[START OF Document text]
My girlfriend's grandparents are still in france and the 108 degrees fahrenheit temperature that it is supposed to be tomorrow sounds miserable. The grandparent says that people are looked down upon for having AC so they had to buy the grandparent a fan but that doesn't help when it gets above the 98.6 degree body temperature.

> Possibly the worst offence in Germany and especially in Belgium is that you can't ask restaurants/bars for tap water. They'll refuse to serve you, and will ask you to buy bottled water. (Tap water is 100% safe, they just don't want to do the kindness)

We got a lot of problems here in the US, but I love that I can get tap ice water from every restaurant for free and I've even gotten free ice water from starbucks without buying anything. So nice.

I never got why people are so into free tap water everywhere. Who goes into a restaurant, does not order anything, and asks for free ice water?

If I'm a restaurant owner and someone is taking up a seat while drinking free tap water, of course I'm not going to like that.

"Taking up a seat without ordering" is frowned upon. It's okay to dislike that as a restaurant owner. It's universally disliked, and barring exceptional circumstances, it's not a cool thing to do.

That is what the problematic behaviour with your described case is. "Free tap water", however, absolutely should be the standard. In Belgium, you will generally be refused tap water even if you're a paying customer with a 100 EUR bill. Whereas in France, it's illegal to refuse serving tap water… think about that.

If you're not allowed to drink tap water, you'll be drinking bottled water which creates plastic/glass waste and promotes a business that essentially repackages tap water.

I'm Belgian so I'm aware we don't really drink tap water. However, to say that tap water tastes exactly the same as bottled water is also a bit ridiculous in my mind.

At the end of the day I guess it comes down to preference. Perhaps a silly question, but why do you go for tap water? Just because of the waste issue? And a second question, why would tap water have to be free and would you pay for it?

PS: Cool business! Are you in Belgium?

> why do you go for tap water?

It's wasteful not to. I wouldn't say it tastes the same, but even though the water where I live is very chalky, I'm personally fine with it.

> why would tap water have to be free

Because it's virtually free to the restaurant. Having it free also promotes the healthy habit of drinking water instead of other drinks: When thirsty, if tap water is not an option, many people will choose soda over water… if you're paying for it anyway.

> would you pay for it?

If it's water I want, I'd rather pay for tap water than pay for bottled water, simply on the ethics of it. But I would find it absurd and disgraceful to charge for tap water. Remember, this is a custom that is standard in many countries.

> Are you in Belgium?

Brussels. Sablon to be specific :)

> Perhaps a silly question, but why do you go for tap water?

60% of the human body is made up of water (some parts more, some less):

* https://www.usgs.gov/special-topic/water-science-school/scie...

Now there are certainly other beverages available, but at a restaurant the options are usually alcoholic or sugary. And if you're not into alcoholic drinks (lifestyle, health, or you are driving), and do not want to ruin your health with sugary drinks (pop/soda), what are the alternatives if you want something with your meal?
[END OF Document text]
[START OF Dataset rows]
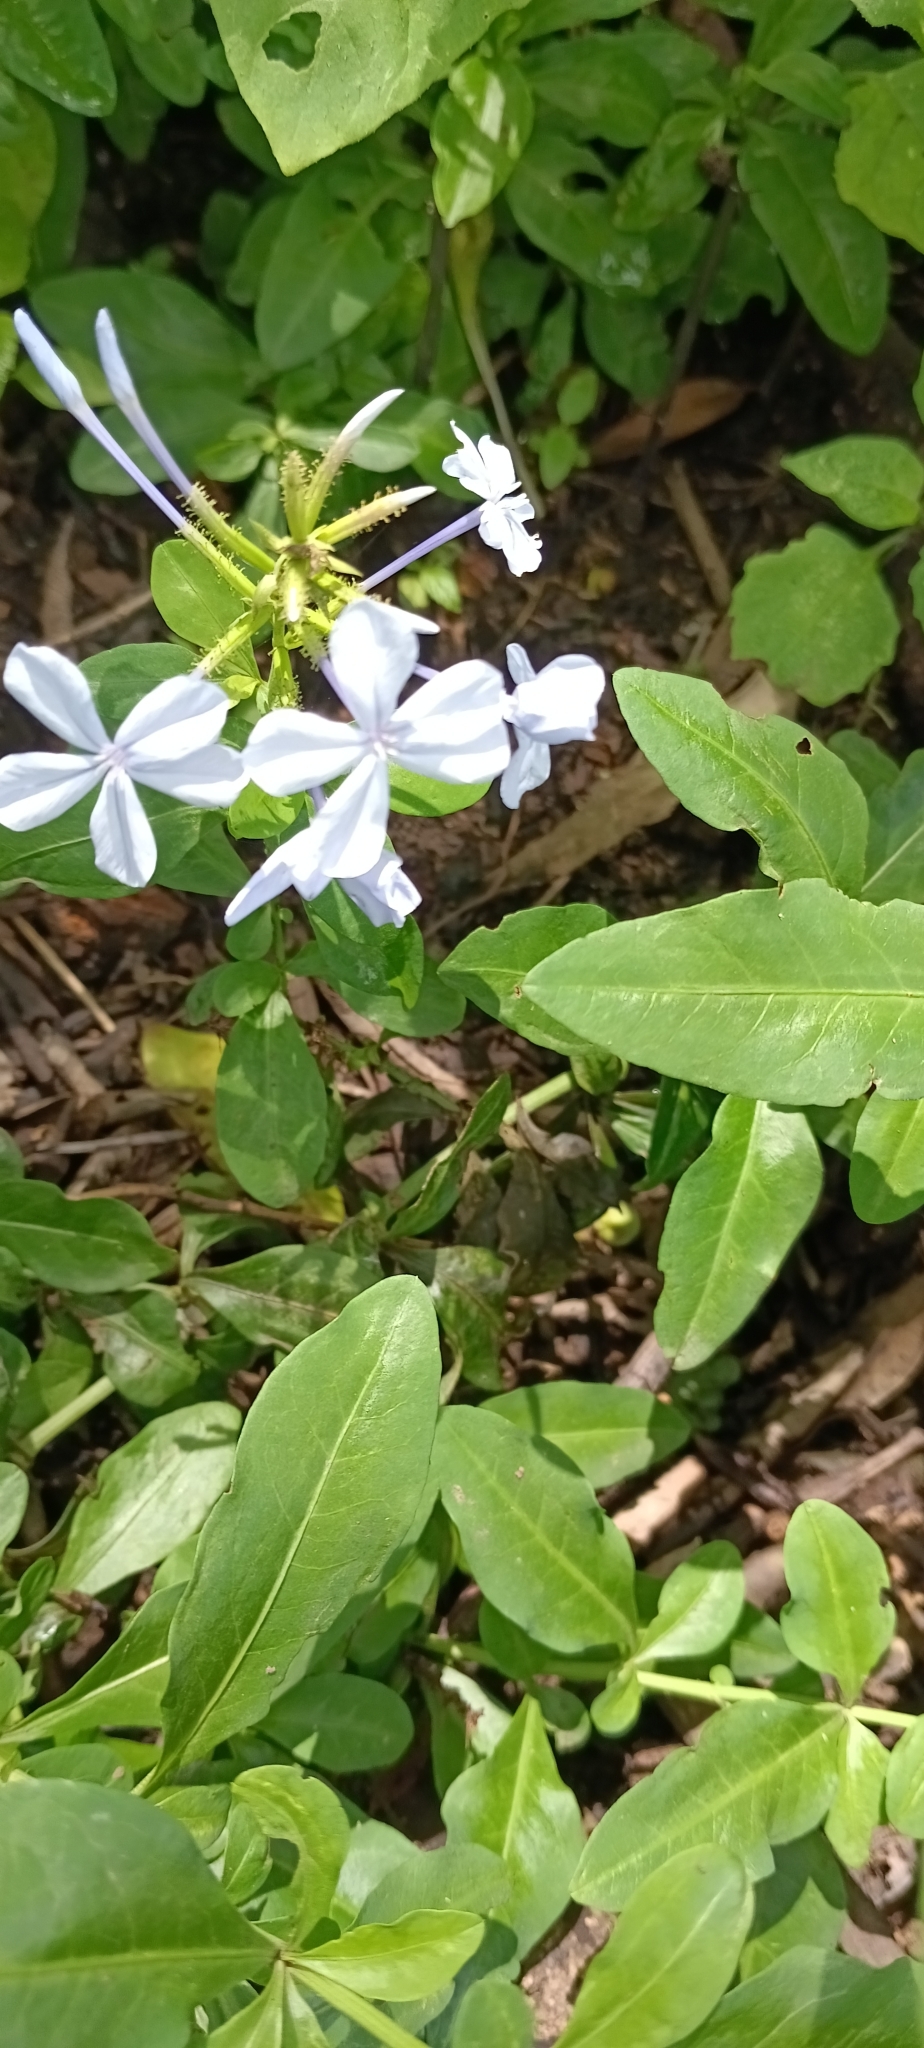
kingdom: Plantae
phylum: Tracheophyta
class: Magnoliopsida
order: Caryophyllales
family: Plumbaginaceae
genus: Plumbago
[END OF Dataset rows]
[START OF Dataset rows]
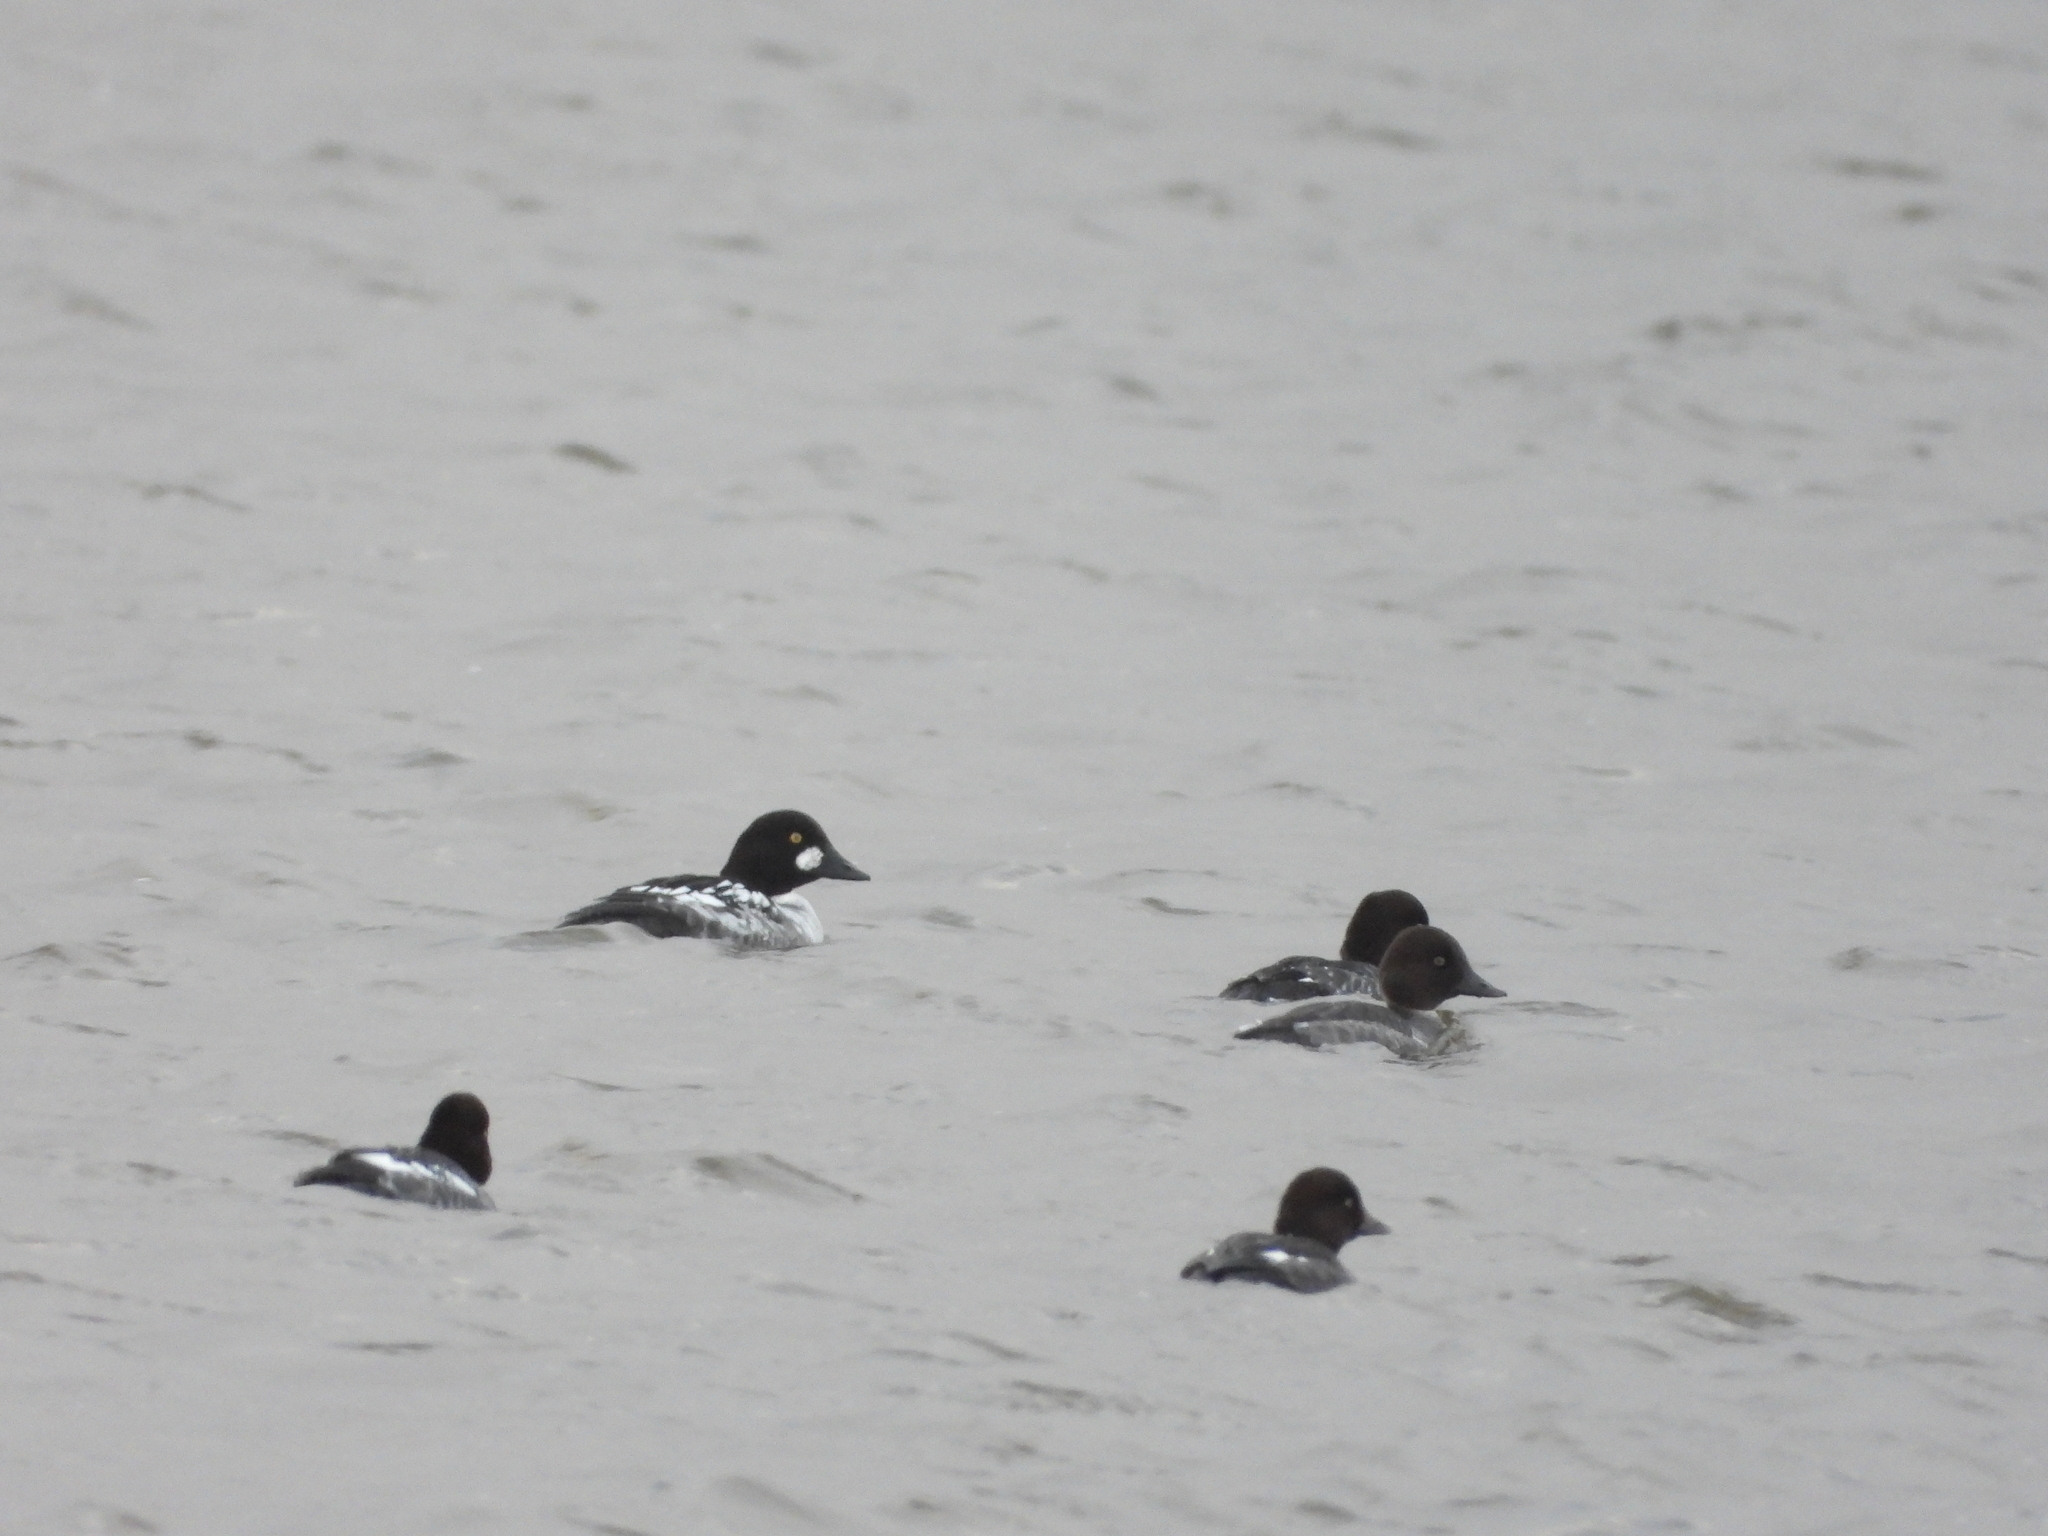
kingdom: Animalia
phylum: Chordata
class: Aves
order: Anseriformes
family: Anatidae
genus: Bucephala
[END OF Dataset rows]
[START OF Dataset rows]
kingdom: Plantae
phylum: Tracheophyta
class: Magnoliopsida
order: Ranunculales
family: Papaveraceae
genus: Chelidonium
[END OF Dataset rows]
- Given problem
Continue the discussion of free tap water in restaurants from the point where the text ends. The records play no part in this work.

- Reply
Yes, you can pay several dollars/euros for bottled water, but given that it is H2O, I'm not sure what value you're getting. Bubbles?

At some Asian restaurants they give you complementary (green) tea, which I like, but I still often ask for a glass of water.

After my meal I'm fine with getting a tea or coffee, but my friends and I usually do that at another place and not at the restaurant.

(I'm also not much of a beer or wine person, so if I order a vodka or whisky with my meal I get strange looks.)

>If I'm a restaurant owner and someone is taking up a seat while drinking free tap water, of course I'm not going to like that.

Not how it works. You get free tap water with your order. So no need to use up a plastic bottle.

In extremis you can sometimes walk in if a restaurant isn't busy, ask for a glass of water, drink it while standing, and leave immediately. You would never sit in such a circumstance

> In extremis you can sometimes walk in if a restaurant isn't busy, ask for a glass of water, drink it while standing, and leave immediately. You would never sit in such a circumstance

Perhaps I'm not used to it, but that sounds extremely silly and rude to me?

Like I said, in extremis. The same way you might ask to use a bathroom at a business you were not a customer at, or to borrow something from a stranger to solve a clear temporary need.

The sort of request that is granted with a smile if asked politely, and denied if asked rudely, basically. Part of the general fabric of society.

You would only ask if you'd been out a while on a hot day and were parched, or something similar. There's surely some social analogue not involving water where you live?

Lack of public bathrooms is a real shame and a failure in planning. It is a universal human right to access a bathroom in public places, or else be okay with people pissing and shitting wherever. I think the same should apply to water access. If no public access to water, businesses should carry that “burden”.
> Who goes into a restaurant, does not order anything, and asks for free ice water?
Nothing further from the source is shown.